Stories are not only about plot, but about how they are told.  What if we tweak one little element to see what happens?

The emperor, desperate to do right by his ailing kingdom, seeks counsel from an unlikely source: a pair of visiting merchants.  The merchants tell him to simply wear his old clothes, not shiny new ones; for if he looks more like a common man, he will be trusted.  So, in preparations for the parade, the emperor puts on his most elegant robes; but underneath, he is wearing a T-shirt, jeans, and sneakers.  Right before the parade starts, the emperor removes his expensive robes, hands them to an attendant, and marches down the street in common, old clothes. Several of the emperor’s enemies at court were furious, and afraid that the emperor would be seen as trustworthy, so they start spreading rumors that the emperor is, in fact, naked.  “Your eyes are deceiving you,” they say.  “Didn’t you see him remove his robes?  The emperor has no clothes!”  The enemies’ allies spread the news far and wide, so that even those that saw the emperor wearing his old clothes begin to wonder if their eyes are deceiving them.

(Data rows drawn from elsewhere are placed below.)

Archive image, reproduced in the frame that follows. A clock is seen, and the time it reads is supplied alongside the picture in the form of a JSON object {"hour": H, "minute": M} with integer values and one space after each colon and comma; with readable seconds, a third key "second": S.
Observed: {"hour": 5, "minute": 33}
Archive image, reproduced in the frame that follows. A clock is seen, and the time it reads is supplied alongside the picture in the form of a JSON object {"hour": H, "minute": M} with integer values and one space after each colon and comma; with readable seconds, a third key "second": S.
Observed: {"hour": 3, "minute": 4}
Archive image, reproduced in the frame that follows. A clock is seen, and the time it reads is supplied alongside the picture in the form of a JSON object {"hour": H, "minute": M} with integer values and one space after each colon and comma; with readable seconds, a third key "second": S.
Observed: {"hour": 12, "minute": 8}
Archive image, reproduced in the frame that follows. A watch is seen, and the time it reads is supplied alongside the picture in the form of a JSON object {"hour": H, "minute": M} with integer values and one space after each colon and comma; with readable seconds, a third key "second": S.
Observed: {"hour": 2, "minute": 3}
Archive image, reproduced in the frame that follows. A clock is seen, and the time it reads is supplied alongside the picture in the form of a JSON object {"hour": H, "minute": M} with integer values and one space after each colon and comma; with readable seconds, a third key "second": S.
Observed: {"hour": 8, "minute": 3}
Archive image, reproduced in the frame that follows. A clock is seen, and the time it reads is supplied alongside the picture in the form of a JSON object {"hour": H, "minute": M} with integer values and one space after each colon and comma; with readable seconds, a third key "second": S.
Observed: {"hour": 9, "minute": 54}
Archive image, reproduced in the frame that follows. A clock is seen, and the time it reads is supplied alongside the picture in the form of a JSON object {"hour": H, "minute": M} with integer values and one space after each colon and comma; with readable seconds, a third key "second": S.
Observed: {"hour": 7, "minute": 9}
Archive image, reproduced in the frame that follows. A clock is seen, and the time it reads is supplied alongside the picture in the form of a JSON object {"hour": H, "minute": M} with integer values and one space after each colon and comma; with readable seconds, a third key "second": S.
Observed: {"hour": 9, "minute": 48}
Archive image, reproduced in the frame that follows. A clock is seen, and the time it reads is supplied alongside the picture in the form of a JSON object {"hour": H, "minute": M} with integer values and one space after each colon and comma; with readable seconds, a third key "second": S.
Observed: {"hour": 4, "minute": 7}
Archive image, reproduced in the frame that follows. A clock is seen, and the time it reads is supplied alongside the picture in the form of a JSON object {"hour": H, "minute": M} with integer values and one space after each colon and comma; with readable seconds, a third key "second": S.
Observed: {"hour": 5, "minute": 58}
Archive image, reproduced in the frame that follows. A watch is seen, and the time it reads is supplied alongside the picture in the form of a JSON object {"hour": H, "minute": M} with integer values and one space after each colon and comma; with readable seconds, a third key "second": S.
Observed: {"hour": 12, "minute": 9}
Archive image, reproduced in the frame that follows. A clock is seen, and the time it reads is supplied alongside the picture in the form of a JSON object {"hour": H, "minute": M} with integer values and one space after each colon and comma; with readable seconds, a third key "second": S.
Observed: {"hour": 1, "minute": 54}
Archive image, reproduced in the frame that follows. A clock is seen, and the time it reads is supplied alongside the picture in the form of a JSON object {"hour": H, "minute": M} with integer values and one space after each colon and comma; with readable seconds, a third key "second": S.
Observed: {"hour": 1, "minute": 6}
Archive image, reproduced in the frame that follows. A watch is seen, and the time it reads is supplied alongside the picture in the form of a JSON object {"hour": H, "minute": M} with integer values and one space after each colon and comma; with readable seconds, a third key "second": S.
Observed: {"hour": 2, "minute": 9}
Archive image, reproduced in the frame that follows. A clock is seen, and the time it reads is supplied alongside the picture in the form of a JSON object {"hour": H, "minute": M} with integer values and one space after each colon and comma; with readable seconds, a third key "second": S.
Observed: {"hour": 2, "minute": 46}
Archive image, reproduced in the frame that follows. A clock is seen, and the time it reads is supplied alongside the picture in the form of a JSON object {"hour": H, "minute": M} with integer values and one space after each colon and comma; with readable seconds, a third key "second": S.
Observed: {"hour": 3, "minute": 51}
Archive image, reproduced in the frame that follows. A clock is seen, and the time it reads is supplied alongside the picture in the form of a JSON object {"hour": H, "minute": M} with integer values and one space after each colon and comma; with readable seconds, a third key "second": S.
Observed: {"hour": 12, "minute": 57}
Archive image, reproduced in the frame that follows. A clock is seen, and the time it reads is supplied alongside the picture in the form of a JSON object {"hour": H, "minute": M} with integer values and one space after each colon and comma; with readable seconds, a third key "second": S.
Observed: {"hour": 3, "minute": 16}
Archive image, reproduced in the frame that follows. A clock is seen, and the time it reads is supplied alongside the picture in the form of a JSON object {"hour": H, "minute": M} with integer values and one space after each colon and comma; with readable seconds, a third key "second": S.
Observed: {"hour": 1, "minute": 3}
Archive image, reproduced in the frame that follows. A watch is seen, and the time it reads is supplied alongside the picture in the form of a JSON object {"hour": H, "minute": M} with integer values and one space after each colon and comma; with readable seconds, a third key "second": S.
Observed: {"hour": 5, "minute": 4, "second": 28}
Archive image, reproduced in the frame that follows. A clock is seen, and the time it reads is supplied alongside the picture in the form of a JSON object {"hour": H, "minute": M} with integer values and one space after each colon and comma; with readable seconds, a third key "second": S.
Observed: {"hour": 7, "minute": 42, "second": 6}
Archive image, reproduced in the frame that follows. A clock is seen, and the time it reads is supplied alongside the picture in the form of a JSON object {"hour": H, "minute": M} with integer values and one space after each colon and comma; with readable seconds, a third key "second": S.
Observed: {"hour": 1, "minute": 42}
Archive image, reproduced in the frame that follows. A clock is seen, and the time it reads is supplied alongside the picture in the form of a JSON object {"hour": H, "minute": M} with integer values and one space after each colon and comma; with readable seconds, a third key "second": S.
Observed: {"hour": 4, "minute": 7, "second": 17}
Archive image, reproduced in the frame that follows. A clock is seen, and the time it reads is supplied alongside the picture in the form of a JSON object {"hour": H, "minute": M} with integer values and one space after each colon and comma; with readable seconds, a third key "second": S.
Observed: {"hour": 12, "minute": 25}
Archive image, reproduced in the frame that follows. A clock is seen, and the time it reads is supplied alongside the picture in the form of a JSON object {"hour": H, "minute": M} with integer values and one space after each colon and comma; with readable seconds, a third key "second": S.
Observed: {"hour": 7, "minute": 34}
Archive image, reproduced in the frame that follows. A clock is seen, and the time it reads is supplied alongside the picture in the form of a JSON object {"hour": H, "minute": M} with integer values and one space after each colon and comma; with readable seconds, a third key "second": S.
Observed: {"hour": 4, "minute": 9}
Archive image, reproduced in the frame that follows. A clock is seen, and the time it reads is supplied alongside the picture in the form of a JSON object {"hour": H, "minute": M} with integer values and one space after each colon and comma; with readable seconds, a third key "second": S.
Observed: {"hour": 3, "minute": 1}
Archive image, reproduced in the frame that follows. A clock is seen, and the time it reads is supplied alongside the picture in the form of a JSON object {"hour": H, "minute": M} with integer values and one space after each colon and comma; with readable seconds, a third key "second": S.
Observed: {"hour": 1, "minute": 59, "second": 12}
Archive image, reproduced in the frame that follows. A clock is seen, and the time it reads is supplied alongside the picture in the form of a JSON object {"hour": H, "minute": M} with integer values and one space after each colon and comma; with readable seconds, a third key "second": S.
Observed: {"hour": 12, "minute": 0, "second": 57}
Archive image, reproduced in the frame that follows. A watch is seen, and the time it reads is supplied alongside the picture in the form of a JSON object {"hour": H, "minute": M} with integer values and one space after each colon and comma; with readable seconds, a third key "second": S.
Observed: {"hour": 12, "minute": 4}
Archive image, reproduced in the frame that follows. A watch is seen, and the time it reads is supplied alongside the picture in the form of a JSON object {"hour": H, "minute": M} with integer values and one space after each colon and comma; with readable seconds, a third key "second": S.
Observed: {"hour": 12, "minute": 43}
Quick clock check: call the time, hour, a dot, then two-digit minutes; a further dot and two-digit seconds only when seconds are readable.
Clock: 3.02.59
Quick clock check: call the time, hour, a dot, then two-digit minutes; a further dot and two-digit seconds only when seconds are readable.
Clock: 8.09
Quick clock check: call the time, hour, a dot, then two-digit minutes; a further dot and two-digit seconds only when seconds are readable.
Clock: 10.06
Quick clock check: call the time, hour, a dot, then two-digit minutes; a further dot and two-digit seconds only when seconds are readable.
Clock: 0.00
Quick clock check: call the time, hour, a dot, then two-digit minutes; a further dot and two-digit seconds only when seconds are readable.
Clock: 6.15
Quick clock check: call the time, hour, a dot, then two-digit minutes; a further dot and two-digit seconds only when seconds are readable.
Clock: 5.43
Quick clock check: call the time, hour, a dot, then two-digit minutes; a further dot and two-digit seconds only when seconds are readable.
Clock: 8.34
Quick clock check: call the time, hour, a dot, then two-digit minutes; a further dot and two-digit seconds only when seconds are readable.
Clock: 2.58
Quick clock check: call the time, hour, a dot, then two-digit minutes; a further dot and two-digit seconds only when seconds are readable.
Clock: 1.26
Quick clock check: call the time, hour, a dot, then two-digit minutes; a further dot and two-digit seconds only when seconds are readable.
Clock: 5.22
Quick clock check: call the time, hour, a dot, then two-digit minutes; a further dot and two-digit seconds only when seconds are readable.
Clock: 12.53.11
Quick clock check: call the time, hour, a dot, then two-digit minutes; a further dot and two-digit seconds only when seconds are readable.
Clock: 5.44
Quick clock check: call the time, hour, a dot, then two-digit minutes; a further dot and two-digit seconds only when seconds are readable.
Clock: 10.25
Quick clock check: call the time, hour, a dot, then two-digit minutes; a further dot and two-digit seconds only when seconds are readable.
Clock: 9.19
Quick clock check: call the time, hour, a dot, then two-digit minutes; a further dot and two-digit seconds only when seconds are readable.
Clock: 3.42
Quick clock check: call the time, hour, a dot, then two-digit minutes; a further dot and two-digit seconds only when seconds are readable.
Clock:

In the original, the story focuses on a manipulative merchants looking to make money for themselves and a vain ruler that was easily fooled.  But what if the ruler isn’t vain and what if the merchants speak honestly?  The whole story changes.  It stops being a cautionary tale about an individual’s vanity and becomes a story about corporate manipulation.

Right now, I’m becoming quite concerned about the continued description of budget gaps in federal and state budgets as being only about spending.  Many keep telling us it is about spending, rather than the dramatic decline in revenue due to both investments and the loss of taxable income.  Trotting out the family trope, these gossips tell the people that “those people” are in desperate financial conditions because they spent too much and used too much credit.  All that spending!  That spending was $20 jeans from Old Navy and a house with only 250 more square feet (the equivalent of one more bedroom), and yet it cost 50% more than 30 years ago due to inflated pricing.  Then they were tricked into a home loan that escalated its interest 300%.  Of course, this wouldn’t be so bad if the primary wage earner had not lost his job and the secondary wage earner had received a raise in the last 4 years.  But it must only be about spending.  I have to shoehorn it into my ideology, even if it doesn’t fit.  It couldn’t possibly be about anything else.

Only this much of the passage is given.